ATmega328(P) Flash Programming in ISP mode using SPI

HOW TO PROGRAM THE ATMEGA328(p) MANUALLY THROUGH SPI

Programming the ATmega328(p) manually can easily be achieved using a standard SPI connection.
By connecting the ATmega to a host MCU through SPI, programming the target can be very easy.
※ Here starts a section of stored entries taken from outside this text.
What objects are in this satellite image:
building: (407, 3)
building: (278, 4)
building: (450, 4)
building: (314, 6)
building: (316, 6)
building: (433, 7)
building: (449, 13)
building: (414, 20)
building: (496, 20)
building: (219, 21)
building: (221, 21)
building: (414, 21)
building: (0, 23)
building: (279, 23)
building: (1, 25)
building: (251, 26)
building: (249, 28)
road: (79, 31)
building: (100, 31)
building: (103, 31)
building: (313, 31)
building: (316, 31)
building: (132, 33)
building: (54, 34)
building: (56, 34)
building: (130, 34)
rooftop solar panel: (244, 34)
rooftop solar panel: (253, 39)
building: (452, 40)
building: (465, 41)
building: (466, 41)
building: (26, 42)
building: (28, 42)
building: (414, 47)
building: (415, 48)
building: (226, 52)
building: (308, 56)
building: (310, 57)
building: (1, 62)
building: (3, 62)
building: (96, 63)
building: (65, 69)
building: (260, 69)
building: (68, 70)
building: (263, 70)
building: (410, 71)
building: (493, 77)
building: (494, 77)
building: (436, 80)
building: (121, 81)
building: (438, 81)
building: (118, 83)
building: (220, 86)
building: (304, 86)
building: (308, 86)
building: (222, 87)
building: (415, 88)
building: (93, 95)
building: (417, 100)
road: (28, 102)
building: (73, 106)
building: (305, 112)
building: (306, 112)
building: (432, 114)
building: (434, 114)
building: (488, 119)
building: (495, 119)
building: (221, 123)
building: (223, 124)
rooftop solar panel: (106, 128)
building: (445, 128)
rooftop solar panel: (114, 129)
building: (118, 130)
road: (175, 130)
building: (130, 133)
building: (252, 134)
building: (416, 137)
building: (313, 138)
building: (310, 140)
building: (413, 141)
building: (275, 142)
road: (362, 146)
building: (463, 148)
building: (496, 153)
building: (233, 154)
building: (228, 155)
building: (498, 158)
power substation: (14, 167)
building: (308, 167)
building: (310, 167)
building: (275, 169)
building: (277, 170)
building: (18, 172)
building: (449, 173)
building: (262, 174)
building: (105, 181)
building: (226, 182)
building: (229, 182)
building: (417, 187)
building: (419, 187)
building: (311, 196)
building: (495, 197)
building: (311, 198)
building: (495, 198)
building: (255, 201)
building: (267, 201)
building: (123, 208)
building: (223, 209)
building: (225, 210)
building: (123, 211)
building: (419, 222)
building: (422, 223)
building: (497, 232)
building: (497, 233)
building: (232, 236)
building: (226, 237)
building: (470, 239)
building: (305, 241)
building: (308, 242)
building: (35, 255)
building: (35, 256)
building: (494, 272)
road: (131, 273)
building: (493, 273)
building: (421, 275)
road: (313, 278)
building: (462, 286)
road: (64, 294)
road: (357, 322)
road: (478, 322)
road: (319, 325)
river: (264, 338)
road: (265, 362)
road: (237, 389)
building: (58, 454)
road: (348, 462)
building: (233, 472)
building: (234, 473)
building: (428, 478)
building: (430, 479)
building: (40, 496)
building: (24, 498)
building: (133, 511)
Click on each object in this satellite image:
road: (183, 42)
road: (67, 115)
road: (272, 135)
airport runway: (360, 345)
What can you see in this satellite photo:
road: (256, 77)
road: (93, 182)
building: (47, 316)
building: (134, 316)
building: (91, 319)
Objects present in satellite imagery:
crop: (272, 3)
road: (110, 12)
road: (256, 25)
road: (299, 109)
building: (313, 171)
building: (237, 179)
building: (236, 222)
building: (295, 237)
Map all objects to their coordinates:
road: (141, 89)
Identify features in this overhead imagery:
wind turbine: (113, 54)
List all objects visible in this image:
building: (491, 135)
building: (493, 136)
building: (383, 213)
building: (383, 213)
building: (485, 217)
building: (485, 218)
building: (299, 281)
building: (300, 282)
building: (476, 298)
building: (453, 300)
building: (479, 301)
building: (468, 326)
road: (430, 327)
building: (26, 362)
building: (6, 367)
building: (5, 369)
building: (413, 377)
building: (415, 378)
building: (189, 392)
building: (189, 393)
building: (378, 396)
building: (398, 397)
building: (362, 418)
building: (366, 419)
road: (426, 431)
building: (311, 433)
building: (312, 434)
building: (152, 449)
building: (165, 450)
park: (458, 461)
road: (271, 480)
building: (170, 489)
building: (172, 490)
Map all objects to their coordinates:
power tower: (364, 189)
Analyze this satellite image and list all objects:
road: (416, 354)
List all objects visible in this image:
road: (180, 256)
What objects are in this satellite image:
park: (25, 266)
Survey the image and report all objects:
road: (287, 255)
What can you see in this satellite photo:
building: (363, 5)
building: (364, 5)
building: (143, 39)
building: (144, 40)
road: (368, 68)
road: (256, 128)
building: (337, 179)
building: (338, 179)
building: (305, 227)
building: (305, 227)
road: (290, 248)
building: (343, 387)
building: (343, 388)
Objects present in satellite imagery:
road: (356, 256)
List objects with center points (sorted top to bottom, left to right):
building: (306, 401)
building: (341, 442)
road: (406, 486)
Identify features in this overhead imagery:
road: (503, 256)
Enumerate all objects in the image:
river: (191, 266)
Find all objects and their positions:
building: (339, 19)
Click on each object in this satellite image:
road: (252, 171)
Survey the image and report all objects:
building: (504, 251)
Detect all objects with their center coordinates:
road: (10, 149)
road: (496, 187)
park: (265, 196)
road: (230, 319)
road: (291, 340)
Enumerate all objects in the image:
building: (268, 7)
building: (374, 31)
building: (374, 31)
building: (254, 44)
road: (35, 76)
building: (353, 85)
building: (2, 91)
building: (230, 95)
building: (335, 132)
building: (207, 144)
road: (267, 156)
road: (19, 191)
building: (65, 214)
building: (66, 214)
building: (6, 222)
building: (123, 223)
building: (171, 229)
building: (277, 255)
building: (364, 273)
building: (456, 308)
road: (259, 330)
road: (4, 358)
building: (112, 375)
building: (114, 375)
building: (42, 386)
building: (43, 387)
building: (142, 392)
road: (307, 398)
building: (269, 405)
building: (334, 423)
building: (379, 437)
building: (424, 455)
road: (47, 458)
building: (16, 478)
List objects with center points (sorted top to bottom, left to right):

  1. ChipSelect - Enables programming mode on the target ATmega328(p)
  2. Issue corresponding commands from host to the target.
  3. Release ChipSelect

CONNECTIONS

HOST - TARGET
SS/CS RESET
MOSI MOSI
MISO MISO
SCK SCK
V+ V+
GND GND

No external crystal connection is needed. Programming speed is determined by SPI SCK.


ATMEGA328(p) ISP COMMANDS

0xAC EXECUTABLE COMMAND PREFIX
0x20 READ LOW BYTE FROM FLASH
0x28 READ HIGH BYTE FROM FLASH
0x30 READ DEVICE ID INFORMATION
0x40 WRITE LOW BYTE TO FLASH BUFFER
0x48 WRITE HIGH BYTE TO FLASH BUFFER
0x4C TRANSFER BYTES FROM BUFFER TO FLASH AT ADDRESS LOADED INTO 0x40 AND 0x48
0xC0 WRITE BYTE TO EEPROM
0xA0 READ BYTE FROM EEPROM


OPCODE USAGE

STEP 1: Issuing the "Programming Enable" command to the target:

This is the only command the target will acknowledge initially when RESET goes low.
You can enter Programming Mode by sending AC 53 00 00 to the target.

STEP 2: Reading the Device ID from the target after initialization:

The next step is to see if init occured correctly, so we have to read the Device ID from the target.
Device ID can be read by issuing 30 00 00 to the target, and then read one byte back from the
target checking for data first then issuing clock in that order on the bit level.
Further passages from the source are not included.